Social Characteristics of HIV/HCV Co-Infection: Insight from Puerto Rico

In Puerto Rico, the urgency of HIV infection is visible in shear numbers: the rate of diagnosis is the fourth highest in all the United States at 33.8 per 100,000 of the population compared to a national average of 19.7. Even more concerning is the heightened risk for injection drug users of co-infection, infection of both HIV and Hepatitis C, where 42% of the country’s instances of HIV infection in men occur through injection drug use and an estimated 90% of people who use injection drugs (PWID) are infected with HCV.

To understand the social determinants of those who become co-infected with HIV/HCV, a team of UNL-affiliated researchers—including REACH Lab’s Bilal Khan and Kirk Dombrowski—ran an extensive study in four rural Puerto Rican towns of 315 injection drug users. Their findings were recently published in Addictive Behaviors Reports, providing insight into the differences in age, number of years injecting, sexual identity, and access to healthcare between co-infected individuals and those who are not infected with both HIV and HCV.

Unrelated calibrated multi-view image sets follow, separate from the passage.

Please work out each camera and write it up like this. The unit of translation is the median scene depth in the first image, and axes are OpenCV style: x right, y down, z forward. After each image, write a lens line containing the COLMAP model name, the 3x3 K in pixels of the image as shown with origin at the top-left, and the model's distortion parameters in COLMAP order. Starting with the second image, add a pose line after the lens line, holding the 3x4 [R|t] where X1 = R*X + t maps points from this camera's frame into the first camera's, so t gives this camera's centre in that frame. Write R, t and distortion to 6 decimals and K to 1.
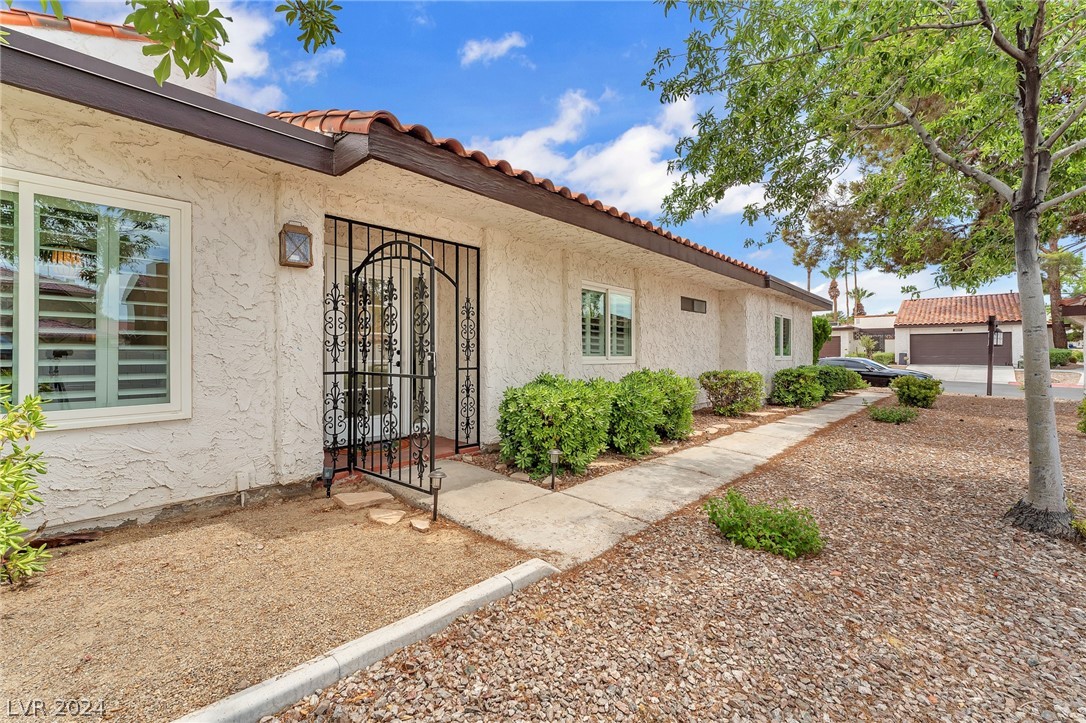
lens RADIAL K [[448.8, 0, 539.3], [0, 448.8, 351.8], [0, 0, 1]] dist [-0.001496, -0.000057]
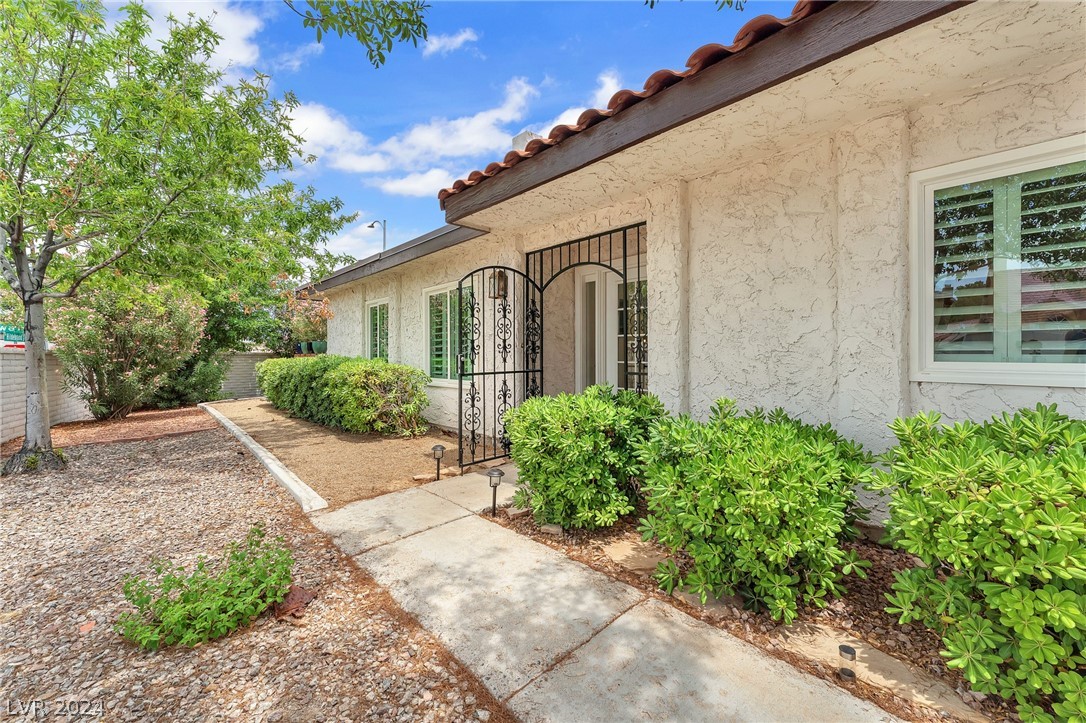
lens RADIAL K [[433.5, 0, 542.4], [0, 433.5, 358.1], [0, 0, 1]] dist [-0.000538, -0.000010]
pose [[-0.065973, 0.003817, -0.997814, 0.832749], [0.005025, 0.999981, 0.003493, 0.006535], [0.997809, -0.004784, -0.065991, 1.133125]]
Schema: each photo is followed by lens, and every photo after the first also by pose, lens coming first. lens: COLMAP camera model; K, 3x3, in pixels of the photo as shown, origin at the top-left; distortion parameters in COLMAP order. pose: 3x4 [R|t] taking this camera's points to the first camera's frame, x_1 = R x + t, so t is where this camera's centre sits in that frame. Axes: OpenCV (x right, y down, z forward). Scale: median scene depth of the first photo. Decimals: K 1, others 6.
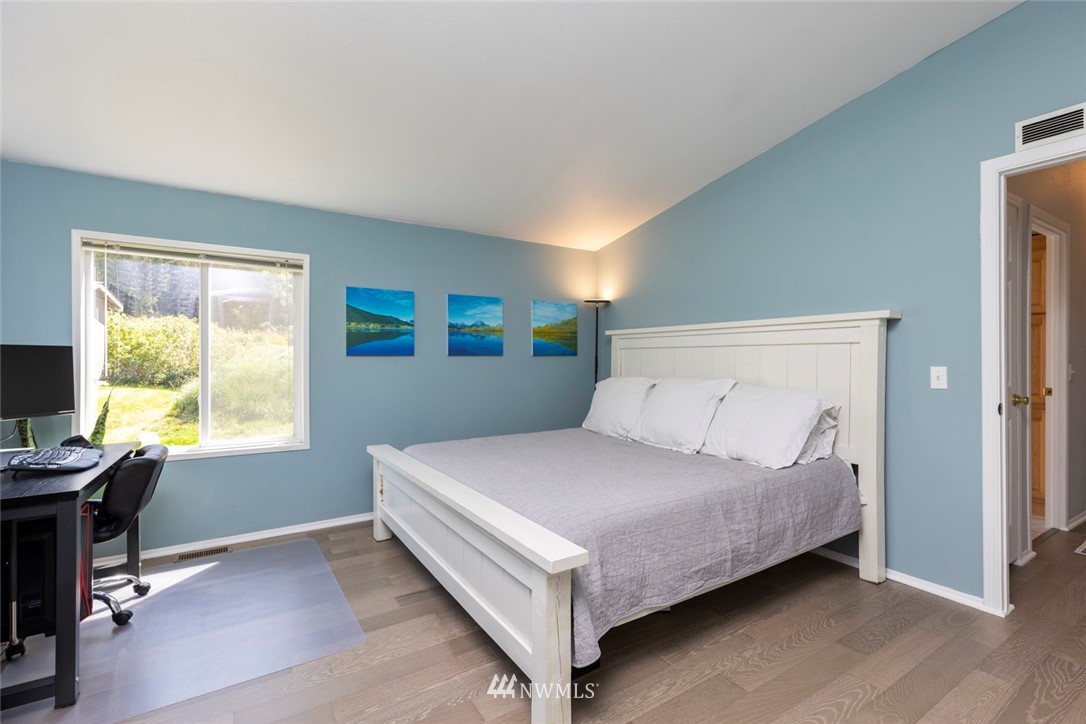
lens RADIAL K [[483.9, 0, 547.5], [0, 483.9, 361.4], [0, 0, 1]] dist [0.001915, -0.000062]
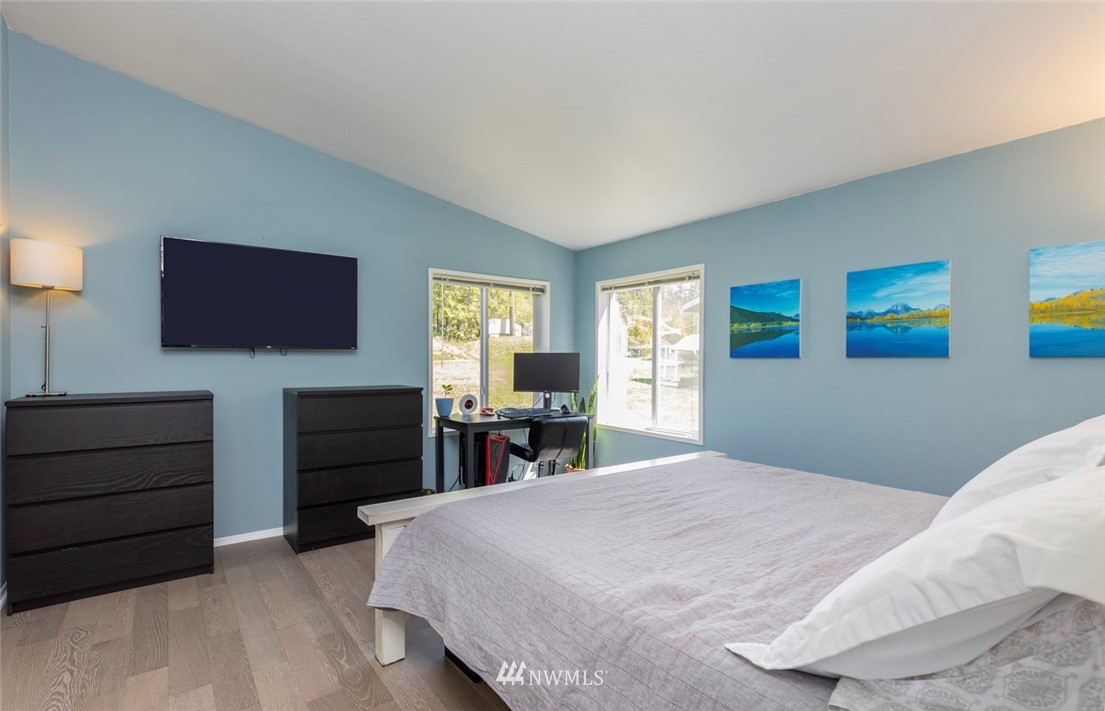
lens RADIAL K [[515.8, 0, 553.4], [0, 515.8, 361.5], [0, 0, 1]] dist [0.001408, 0.000101]
pose [[0.073268, 0.005136, -0.997299, 0.556474], [-0.008151, 0.999956, 0.004551, -0.006113], [0.997279, 0.007796, 0.073306, 0.526710]]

On average, co-infected individuals in the community were eight years older, had been injecting for ten years longer, were far more likely to identify as non-heterosexual (21.5% versus 2.7%), and had more consistent access/use of health care (100% versus 81.4%). Co-infected individuals also shared injection equipment less frequently, presumably to prevent infection of their injection partners. The team examined gender, annual income, homelessness, and education level as well, though these rates were roughly the same between co-infected and uninfected individuals. Many of these findings were not surprising: researchers expect older individuals who have spent longer amounts of time injecting to have higher rates of co-infection; gay, lesbian, and bisexual individuals are likely to engage in sexual behaviors that increase risks of infection which are inflated by risky injection behaviors; and co-infected individuals have greater access to care because government health insurance policies often provide care for HIV, but not for Hepatitis C.

The findings presented here are significant and meaningful, but more research still needs to be done. The data sample analyzed in this paper was fairly small (19 individuals of 315 interviewed participants), and though this sample was representative of broader co-infection rates (6%), the small sample size could have skewed the results presented in this paper. Overall, this paper serves to identify the issues and areas of interest concerning co-infection in injection drug use networks. Now that differences have been identified, the team is calling for further research and for possible intervention strategies to be established that target characteristics at-risk for co-infected injection drug users.